Reaching 16 years of age I started to attend the Adult division along with the cadet division, slowly transferring over to being an adult member. This opened the doors too many new 'Duties' such as providing cover for the many of London's West-end Theatres.
I later returned back to my cadet division as a 'Cadet Divisional Officer', then gained promotion to 'District Staff Officer' at London District Stores. in this role I was responsible for arranging and organising such big events as.
Lord Mayor's Show, Trooping the Colour, State visits,
The Queen Pop concert in Hyde Park, and Bay City Rollers concert at Victoria the next day
DAGE (Deptford Action Group for the Elderly) Annual Outing to Margate (40 coaches).
I even slept in a bell tent by the fountain just outside Buckingham Palace, patrolling the parks hourly for the 3 nights prior to the Trooping of the Colour !
MOTORCYCLE ESCORT WORK
Also being an avid motorcyclist, and member of the 'Eltham & District Motorcycle Club', I combined this with St.
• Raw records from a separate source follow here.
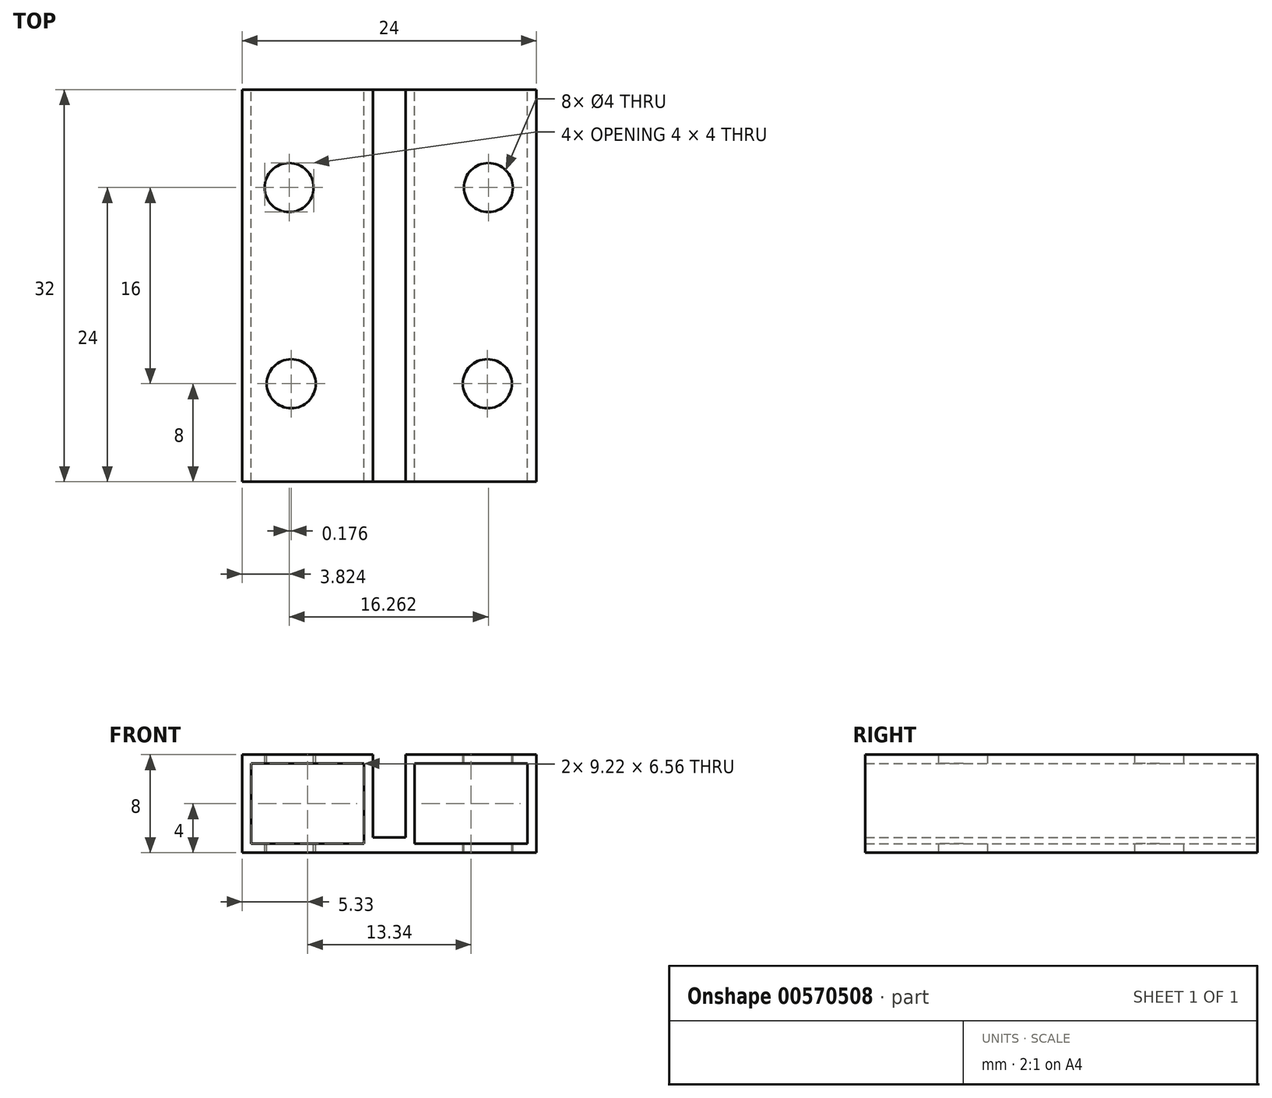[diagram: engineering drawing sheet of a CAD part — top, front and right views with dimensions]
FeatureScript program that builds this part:
annotation { "Feature Type Name" : "Feature", "Feature Type Description" : "" }
export const myFeature = defineFeature(function(context is Context, id is Id, definition is map)
    precondition{}
    {
        {
            var Q0;
            Q0=qCreatedBy(makeId("Front.planeOp"),FACE);
            var sketch = newSketch(context, id + "F0", { "sketchPlane" : qUnion([Q0])});
            skLineSegment(sketch, "E0.bottom", {"start": v(-12, 4) * mm, "end": v(12, 4) * mm});
            skLineSegment(sketch, "E0.top", {"start": v(-12, -4) * mm, "end": v(12, -4) * mm});
            skLineSegment(sketch, "E0.left", {"start": v(-12, 4) * mm, "end": v(-12, -4) * mm});
            skLineSegment(sketch, "E0.right", {"start": v(12, 4) * mm, "end": v(12, -4) * mm});
            skPoint(sketch, "E0.middle", {"position": v(0, 0) * mm});
            skLineSegment(sketch, "E1.bottom", {"start": v(-1.34, 10.75) * mm, "end": v(1.34, 10.75) * mm});
            skLineSegment(sketch, "E1.top", {"start": v(-1.34, -2.75) * mm, "end": v(1.34, -2.75) * mm});
            skLineSegment(sketch, "E1.left", {"start": v(-1.34, 10.75) * mm, "end": v(-1.34, -2.75) * mm});
            skLineSegment(sketch, "E1.right", {"start": v(1.34, 10.75) * mm, "end": v(1.34, -2.75) * mm});
            skPoint(sketch, "E1.middle", {"position": v(0, 4) * mm});
            skLineSegment(sketch, "E2.bottom", {"start": v(11.28, -3.28) * mm, "end": v(2.06, -3.28) * mm});
            skLineSegment(sketch, "E2.top", {"start": v(11.28, 3.28) * mm, "end": v(2.06, 3.28) * mm});
            skLineSegment(sketch, "E2.left", {"start": v(11.28, -3.28) * mm, "end": v(11.28, 3.28) * mm});
            skLineSegment(sketch, "E2.right", {"start": v(2.06, -3.28) * mm, "end": v(2.06, 3.28) * mm});
            skLineSegment(sketch, "E3.bottom", {"start": v(-2.06, 3.28) * mm, "end": v(-11.28, 3.28) * mm});
            skLineSegment(sketch, "E3.top", {"start": v(-2.06, -3.28) * mm, "end": v(-11.28, -3.28) * mm});
            skLineSegment(sketch, "E3.left", {"start": v(-2.06, 3.28) * mm, "end": v(-2.06, -3.28) * mm});
            skLineSegment(sketch, "E3.right", {"start": v(-11.28, 3.28) * mm, "end": v(-11.28, -3.28) * mm});
            skLineSegment(sketch, "E4.bottom", {"start": v(-9.78, 3.28) * mm, "end": v(-6.31, 3.28) * mm});
            skLineSegment(sketch, "E4.top", {"start": v(-9.78, -3.28) * mm, "end": v(-6.31, -3.28) * mm});
            skLineSegment(sketch, "E4.left", {"start": v(-9.78, 3.28) * mm, "end": v(-9.78, -3.28) * mm});
            skLineSegment(sketch, "E4.right", {"start": v(-6.31, 3.28) * mm, "end": v(-6.31, -3.28) * mm});
            skLineSegment(sketch, "E5.bottom", {"start": v(6.31, 3.28) * mm, "end": v(9.78, 3.28) * mm});
            skLineSegment(sketch, "E5.top", {"start": v(6.31, -3.28) * mm, "end": v(9.78, -3.28) * mm});
            skLineSegment(sketch, "E5.left", {"start": v(6.31, 3.28) * mm, "end": v(6.31, -3.28) * mm});
            skLineSegment(sketch, "E5.right", {"start": v(9.78, 3.28) * mm, "end": v(9.78, -3.28) * mm});
            skCircle(sketch, "E6", {"center": v(-8, 0) * mm, "radius": 2.16 * mm});
            skCircle(sketch, "E7", {"center": v(8, 0) * mm, "radius": 2.16 * mm});
            skSolve(sketch);
        }
        {
            var Q0;
            Q0=makeQuery(id+"F0.imprint","IMPRINT",FACE,{"disambiguationData":[TD([[makeQuery(id+"F0.imprint","IMPRINT",EDGE,{"derivedFrom":sQuery(id+"F0.wireOp",EDGE,"E0.top")}),1.0]])]});
            var Q1;
            {var subQ0=sQuery(id+"F0.wireOp",EDGE,"E4.bottom");Q1=makeQuery(id+"F0.imprint","IMPRINT",FACE,{"disambiguationData":[TD([[makeQuery(id+"F0.imprint","IMPRINT",EDGE,{"derivedFrom":subQ0}),-1.0]])]});}
            var Q2;
            {var subQ0=sQuery(id+"F0.wireOp",EDGE,"E4.top");Q2=makeQuery(id+"F0.imprint","IMPRINT",FACE,{"disambiguationData":[TD([[makeQuery(id+"F0.imprint","IMPRINT",EDGE,{"derivedFrom":subQ0}),1.0]])]});}
            var Q3;
            {var subQ0=sQuery(id+"F0.wireOp",EDGE,"E5.bottom");Q3=makeQuery(id+"F0.imprint","IMPRINT",FACE,{"disambiguationData":[TD([[makeQuery(id+"F0.imprint","IMPRINT",EDGE,{"derivedFrom":subQ0}),-1.0]])]});}
            var Q4;
            {var subQ0=sQuery(id+"F0.wireOp",EDGE,"E5.top");Q4=makeQuery(id+"F0.imprint","IMPRINT",FACE,{"disambiguationData":[TD([[makeQuery(id+"F0.imprint","IMPRINT",EDGE,{"derivedFrom":subQ0}),1.0]])]});}
            extrude(context, id + "F1", {"entities" : qUnion([Q0, Q1, Q2, Q3, Q4]), "depth" : 32 * mm, "offsetDistance" : 25 * mm});
        }
        {
            var Q0;
            {var subQ0=sQuery(id+"F0.wireOp",EDGE,"E0.bottom");Q0=makeQuery(id+"F1.opExtrude","SWEPT_FACE",FACE,{"disambiguationData":[OSD([subQ0]),TDD([makeQuery(id+"F0.imprint","IMPRINT",EDGE,{"disambiguationData":[TD([[makeQuery(id+"F0.imprint","INTERSECT",VERTEX,{"derivedFrom":[subQ0,sQuery(id+"F0.wireOp",EDGE,"E0.right")]}),1.0]])],"derivedFrom":subQ0})])]});}
            var sketch = newSketch(context, id + "F2", { "sketchPlane" : qUnion([Q0])});
            skCircle(sketch, "E8", {"center": v(8, -24) * mm, "radius": 2 * mm});
            skCircle(sketch, "E9", {"center": v(-8, -24) * mm, "radius": 2 * mm});
            skCircle(sketch, "E10", {"center": v(8.09, -8) * mm, "radius": 2 * mm});
            skCircle(sketch, "E11", {"center": v(-8.18, -8) * mm, "radius": 2 * mm});
            skSolve(sketch);
        }
        {
            var Q0;
            Q0=makeQuery(id+"F2.imprint","IMPRINT",FACE,{"disambiguationData":[TD([[makeQuery(id+"F2.imprint","IMPRINT",EDGE,{"derivedFrom":sQuery(id+"F2.wireOp",EDGE,"E9")}),1.0]])]});
            var Q1;
            Q1=makeQuery(id+"F2.imprint","IMPRINT",FACE,{"disambiguationData":[TD([[makeQuery(id+"F2.imprint","IMPRINT",EDGE,{"derivedFrom":sQuery(id+"F2.wireOp",EDGE,"E8")}),1.0]])]});
            var Q2;
            Q2=makeQuery(id+"F2.imprint","IMPRINT",FACE,{"disambiguationData":[TD([[makeQuery(id+"F2.imprint","IMPRINT",EDGE,{"derivedFrom":sQuery(id+"F2.wireOp",EDGE,"E11")}),1.0]])]});
            var Q3;
            Q3=makeQuery(id+"F2.imprint","IMPRINT",FACE,{"disambiguationData":[TD([[makeQuery(id+"F2.imprint","IMPRINT",EDGE,{"derivedFrom":sQuery(id+"F2.wireOp",EDGE,"E10")}),1.0]])]});
            extrude(context, id + "F3", {"entities" : qUnion([Q0, Q1, Q2, Q3]), "operationType" : NewBodyOperationType.REMOVE, "oppositeDirection" : true, "depth" : 8.1 * mm, "offsetDistance" : 25 * mm});
        }
    });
John to provide 'Immediate Care' by motorcycle, and at the same time acting as a Race Marshall for the Folkestone to London Cycle Race.
Working with the Police we were given speed exemption on the route to enable us to get ahead of the racers, and some of those pedal bikes could half shift!
Maybe I was London's first ever Motorcycle Medic !
One of the many offshoots I did as both a Cadet and Adult Member, was to join and train with Casualties Union.
It gave me a deep understanding of the signs and symptoms, body structure, and of injuries and how to deal with them. We learned how to make up the injuries in a life like form, and how to act the part as if the injuries were real.
We were used by the Government to test the Emergency Services in staged disasters, air crashes, train crashes, explosions. I also tested the first-aid teams at the Treasury in Whitehall.
It was a good grounding for when I later joined the Ambulance Service.
Things change over the years I know, the vehicles, the equipment and the training have improved as would be expected, but I am amazed and extremely disappointed at how the St. Johns has been forced to change beyond that.
Health & Safety laws have all but stopped the Cadets from attending events, and the original 'Ethos' of St. Johns being a 'Voluntary Service' seems to have been lost along the way.
It used to be all about community, and financed by donations and public collections, and members giving up their free time to help out.
Now it is being run like a business, high charges are made for attendance, which prevents many from inviting St John to attend their Fete's and events. And Members even want paying to cover duties ?.
And they are now run not by volunteers, but by business men in an office earning over £80,000 a year. ????????